(Records contained in a dataset)
----------------
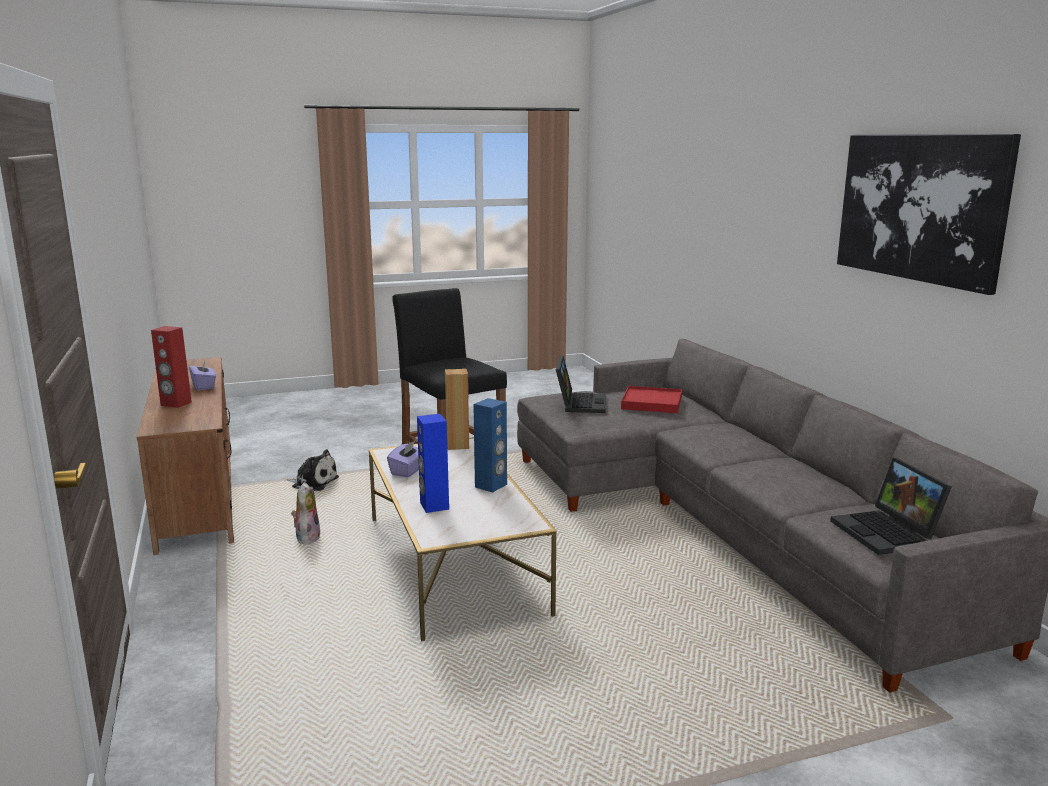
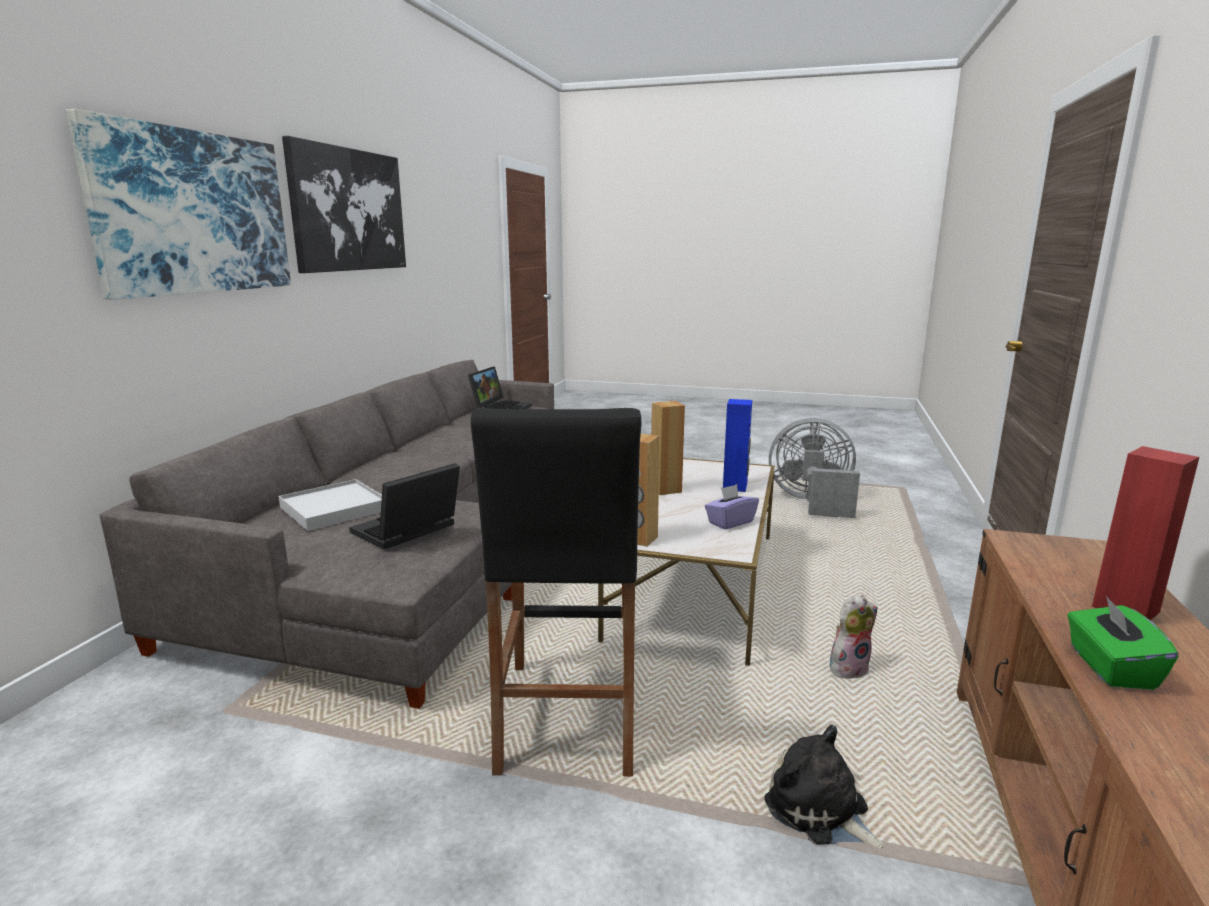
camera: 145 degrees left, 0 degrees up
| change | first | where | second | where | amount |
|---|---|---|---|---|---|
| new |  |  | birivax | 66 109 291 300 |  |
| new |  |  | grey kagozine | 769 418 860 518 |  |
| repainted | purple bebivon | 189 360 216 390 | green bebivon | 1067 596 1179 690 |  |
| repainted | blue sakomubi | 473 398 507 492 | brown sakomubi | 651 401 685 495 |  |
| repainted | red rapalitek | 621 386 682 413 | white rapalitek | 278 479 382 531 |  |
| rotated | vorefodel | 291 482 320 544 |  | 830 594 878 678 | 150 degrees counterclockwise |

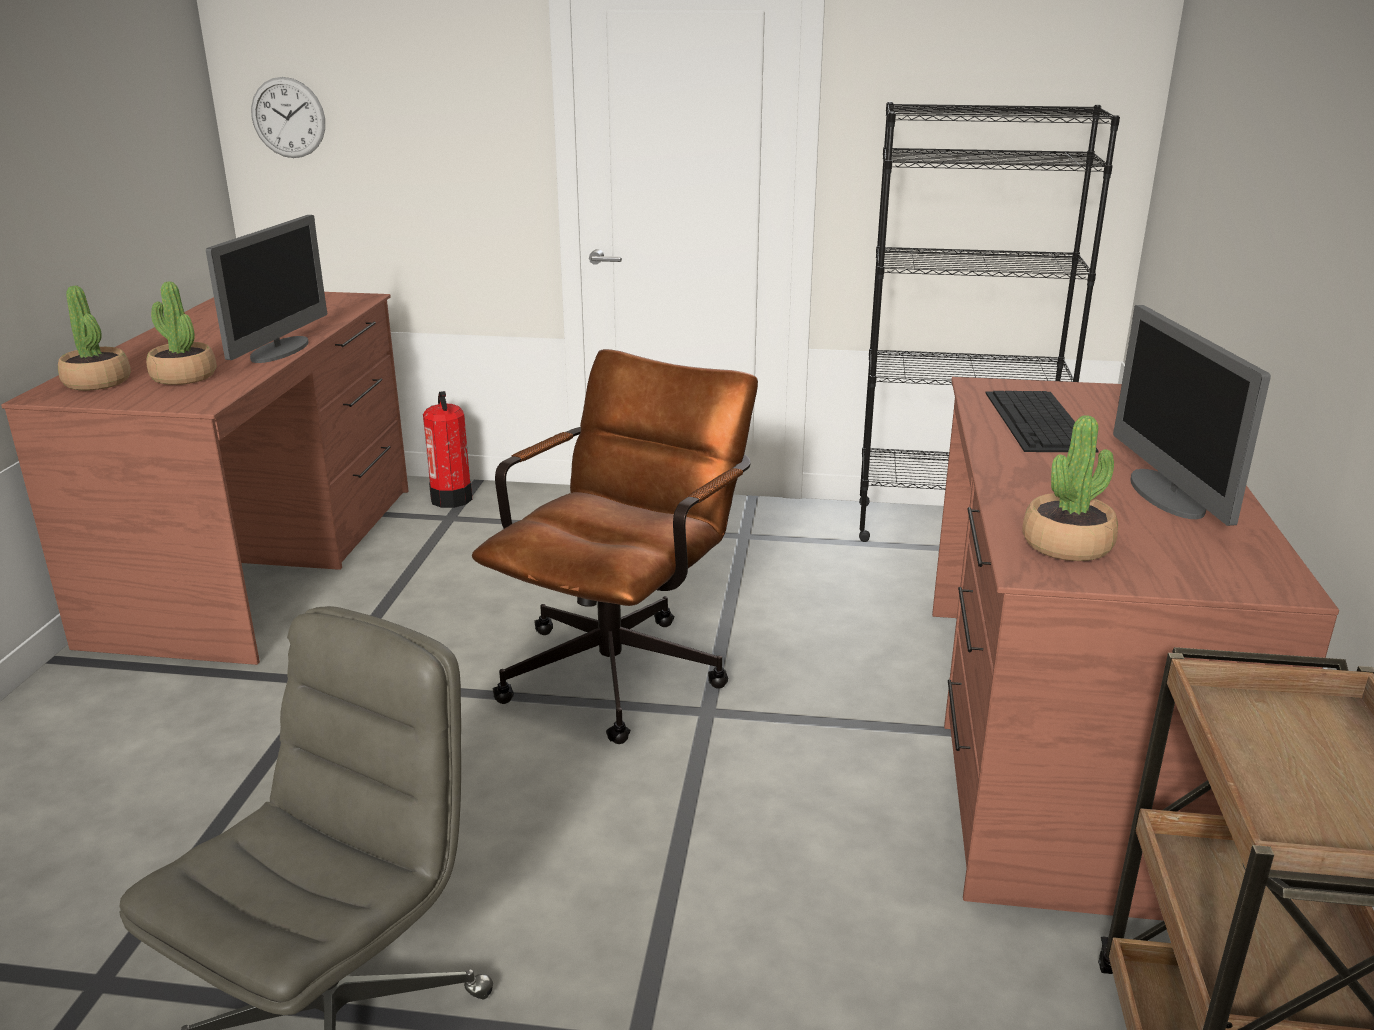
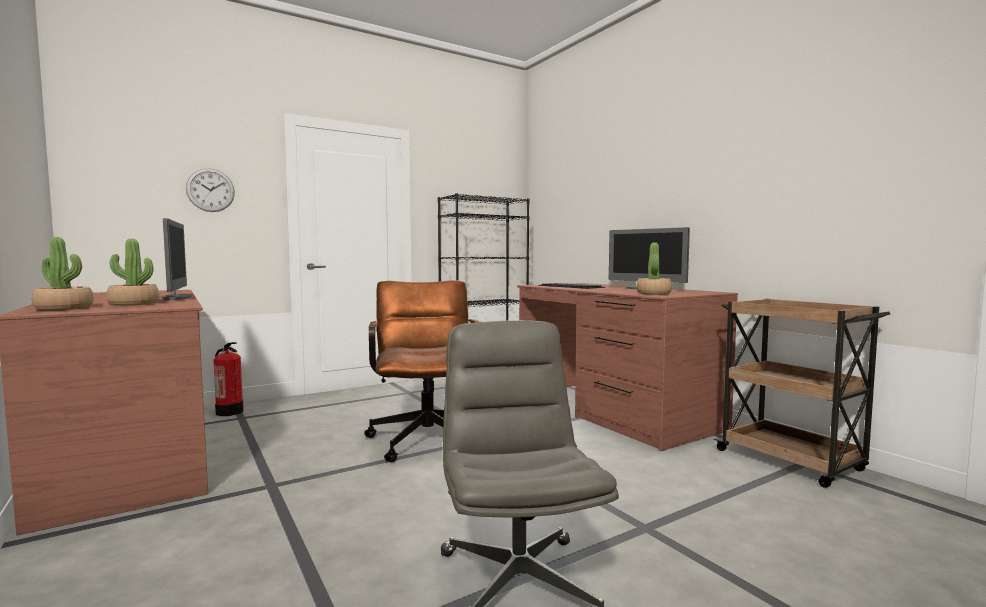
camera: 40 degrees left, 20 degrees down
| change | first | where | second | where | amount |
|---|---|---|---|---|---|
| shifted | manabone | 251 77 325 158 |  | 186 168 235 212 |  |

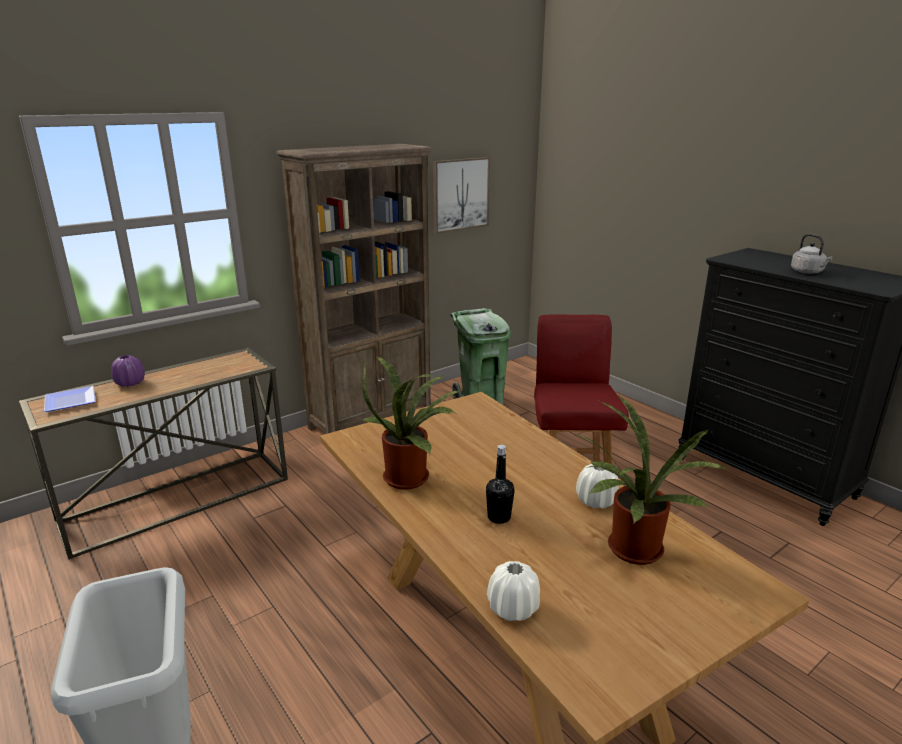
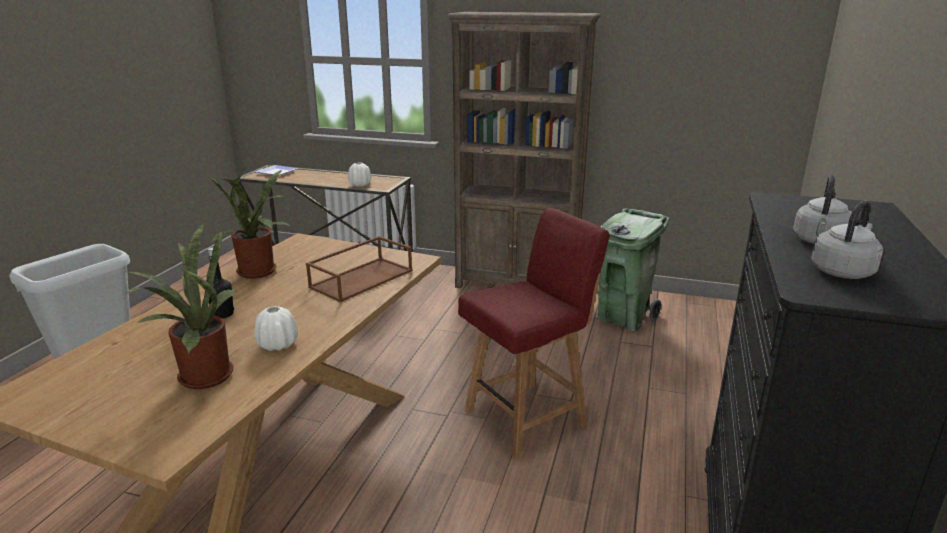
camera: 55 degrees right, 0 degrees up
| change | first | where | second | where | amount |
|---|---|---|---|---|---|
| gone | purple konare | 111 355 145 387 |  |  |  |
| gone | birivax | 433 157 490 234 |  |  |  |
| new |  |  | brown rapalitek | 306 236 412 302 |  |
| new |  |  | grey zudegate | 811 201 883 279 |  |
| shifted | white konare | 487 561 540 621 |  | 348 162 371 186 |  |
----------------
**Your task:**
Out of the entries, report each line that contains the word "repainted".

**Response below:**
| repainted | purple bebivon | 189 360 216 390 | green bebivon | 1067 596 1179 690 |  |
| repainted | blue sakomubi | 473 398 507 492 | brown sakomubi | 651 401 685 495 |  |
| repainted | red rapalitek | 621 386 682 413 | white rapalitek | 278 479 382 531 |  |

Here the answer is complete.